India has told key negotiators at the World Trade Organisation (WTO) that developing countries will not agree to current trade proposals that ask them to ‘do more’ than wealthy nations in cutting industrial tariffs in the ongoing Doha Round of trade talks.

“Unfortunately in the industrial tariffs text, developing countries are required to do more than developed countries,” Ujal Singh Bhatia, India’s ambassador to the WTO, said on Friday, adding that such demands were a ‘violation’ of the mandate agreed by WTO members at a meeting in Hong Kong.

“We say ‘please respect the mandate before we sign up’,” he added. Bhatia, along with the chief negotiators of US, EU and Brazil, was speaking at a panel discussing agriculture at the WTO Public Forum — an annual event aimed at public consultation on key global trade issues.

The Doha Round of trade talks and at Hong Kong later — that are aimed at making the rules governing international trade equally applicable to all countries in order to ensure that developing countries benefit from global free trade. But the negotiations have teetered on the brink of collapse several times, and the latest attempt to kick start it began on September 3 in Geneva, based on lengthy and complex negotiating texts written up by the three chairs of the negotiations committees on agriculture, industrial market access and services.

Bhatia’s comments came after chief US negotiator Joseph Glauber said negotiators had made a ‘lot of progress’ in the last year. “We now have a text on the table for serious negotiations on Non-Agricultural Market Access and agriculture. The solution lies somewhere in those ranges (proposed in the texts). The US has an idea where they might be. If solutions are to be found they will be found in the text in the next few weeks and months,” Glauber said.

Bhatia also made a strong case for removing a range of agricultural products, such as rice and other staples, from the proposed tariff cuts because they are seen as vital for protecting rural livelihoods, village development and food security.

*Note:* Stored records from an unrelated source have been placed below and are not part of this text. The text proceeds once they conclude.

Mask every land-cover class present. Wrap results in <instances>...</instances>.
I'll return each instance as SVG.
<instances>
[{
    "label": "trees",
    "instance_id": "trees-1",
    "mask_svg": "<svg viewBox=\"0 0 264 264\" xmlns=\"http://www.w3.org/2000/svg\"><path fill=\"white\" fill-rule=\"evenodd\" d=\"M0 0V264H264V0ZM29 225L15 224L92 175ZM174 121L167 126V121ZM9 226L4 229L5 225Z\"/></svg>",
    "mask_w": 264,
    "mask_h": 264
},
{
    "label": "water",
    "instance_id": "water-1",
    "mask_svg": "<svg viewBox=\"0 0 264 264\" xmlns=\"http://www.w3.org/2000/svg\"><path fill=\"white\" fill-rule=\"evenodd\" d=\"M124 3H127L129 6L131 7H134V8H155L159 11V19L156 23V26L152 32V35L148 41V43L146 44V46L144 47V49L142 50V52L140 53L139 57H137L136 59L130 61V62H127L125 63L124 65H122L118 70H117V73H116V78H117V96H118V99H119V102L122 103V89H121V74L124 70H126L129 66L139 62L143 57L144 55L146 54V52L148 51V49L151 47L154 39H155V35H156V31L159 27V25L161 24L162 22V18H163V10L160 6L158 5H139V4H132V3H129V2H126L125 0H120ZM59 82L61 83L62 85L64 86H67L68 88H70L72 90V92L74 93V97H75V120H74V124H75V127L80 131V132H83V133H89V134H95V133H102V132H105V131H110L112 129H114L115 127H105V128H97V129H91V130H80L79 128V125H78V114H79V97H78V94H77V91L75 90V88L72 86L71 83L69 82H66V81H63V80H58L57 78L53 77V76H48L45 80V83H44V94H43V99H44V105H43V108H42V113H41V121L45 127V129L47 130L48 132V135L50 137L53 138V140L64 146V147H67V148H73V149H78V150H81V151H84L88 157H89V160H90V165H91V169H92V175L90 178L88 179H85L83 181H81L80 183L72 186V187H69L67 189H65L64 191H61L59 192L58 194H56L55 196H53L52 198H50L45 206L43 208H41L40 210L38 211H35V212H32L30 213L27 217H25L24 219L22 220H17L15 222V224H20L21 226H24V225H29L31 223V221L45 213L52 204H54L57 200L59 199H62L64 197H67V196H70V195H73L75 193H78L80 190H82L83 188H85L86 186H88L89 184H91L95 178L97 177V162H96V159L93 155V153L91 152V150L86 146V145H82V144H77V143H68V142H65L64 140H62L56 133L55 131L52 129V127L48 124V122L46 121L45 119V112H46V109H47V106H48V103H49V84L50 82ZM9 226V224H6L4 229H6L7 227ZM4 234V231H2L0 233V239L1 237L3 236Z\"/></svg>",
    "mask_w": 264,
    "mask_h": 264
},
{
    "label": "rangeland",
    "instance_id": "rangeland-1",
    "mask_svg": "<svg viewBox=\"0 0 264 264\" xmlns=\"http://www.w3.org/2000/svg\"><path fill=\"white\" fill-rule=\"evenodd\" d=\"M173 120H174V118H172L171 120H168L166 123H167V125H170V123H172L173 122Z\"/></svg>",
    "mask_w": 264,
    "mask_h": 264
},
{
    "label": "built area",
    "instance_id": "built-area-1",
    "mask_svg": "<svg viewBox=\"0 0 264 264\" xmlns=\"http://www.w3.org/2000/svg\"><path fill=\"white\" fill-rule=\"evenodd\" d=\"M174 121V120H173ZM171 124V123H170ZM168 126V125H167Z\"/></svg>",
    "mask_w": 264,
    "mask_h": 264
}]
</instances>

“Any disruption to the livelihood of farmers can be extremely destabilising for our countries,” the Indian envoy said. “We have to ensure that power of governments to intervene on behalf of farmers is not circumscribed in the negotiations.”

Although mention of these products — known as Special Products — has been left out of the negotiating text, the US has been pushing developing countries hard to narrow down their lists.